-- EXTRACTED MATERIAL follows --
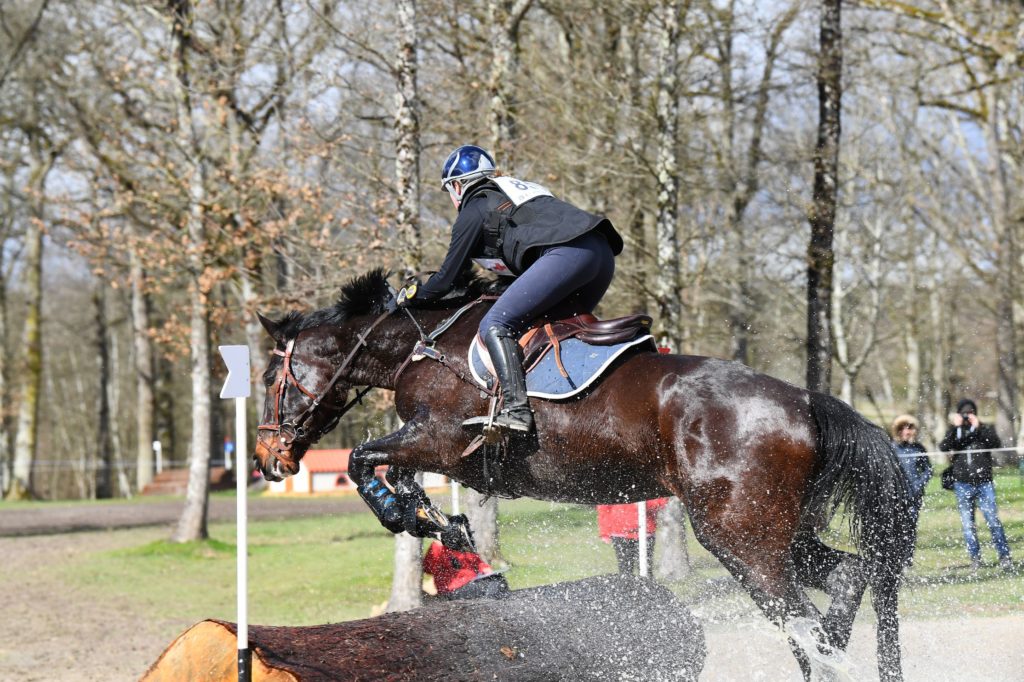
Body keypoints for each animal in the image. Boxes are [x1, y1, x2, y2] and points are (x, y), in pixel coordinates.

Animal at [253, 266, 913, 679]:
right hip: (777, 531)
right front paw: (438, 522)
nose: (268, 459)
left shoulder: (440, 440)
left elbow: (366, 460)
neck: (421, 346)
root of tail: (805, 401)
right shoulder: (433, 449)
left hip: (740, 537)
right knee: (847, 579)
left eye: (269, 378)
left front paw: (409, 515)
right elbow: (391, 471)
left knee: (800, 621)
-- EXTRACTED MATERIAL concluded --
Give back every record precisely as it stands, without the images.

# OUTPUT
Body keypoints for each animal in the image. Boxes are [x1, y1, x2, y2] and points are (x, y), in pixel coordinates.

Animal at [253, 266, 913, 679]:
right hip: (777, 531)
right front paw: (438, 522)
nose: (268, 459)
left shoulder: (440, 440)
left elbow: (366, 460)
neck: (421, 346)
root of tail: (805, 401)
right shoulder: (433, 449)
left hip: (740, 537)
right knee: (847, 579)
left eye: (269, 378)
left front paw: (409, 515)
right elbow: (391, 471)
left knee: (800, 621)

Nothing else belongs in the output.